Supplied material below:

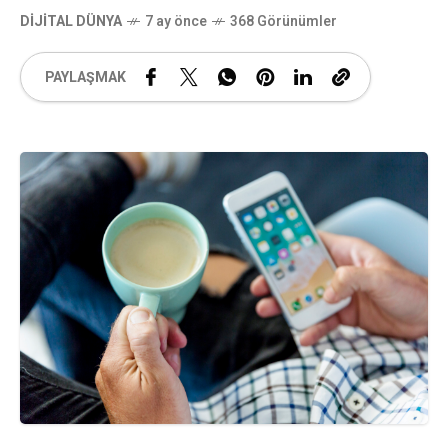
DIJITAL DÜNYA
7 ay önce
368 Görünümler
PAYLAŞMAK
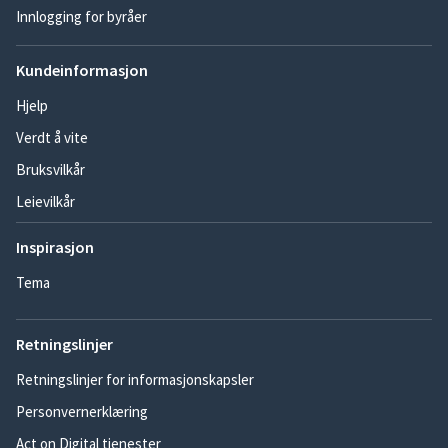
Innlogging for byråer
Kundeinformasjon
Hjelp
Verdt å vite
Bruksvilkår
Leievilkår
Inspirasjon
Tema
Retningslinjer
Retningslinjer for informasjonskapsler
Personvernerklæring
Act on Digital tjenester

End of Supplied material.

Task statement –
Copy out every line in the records where the word "Retningslinjer" is found.

Final answer –
Retningslinjer
Retningslinjer for informasjonskapsler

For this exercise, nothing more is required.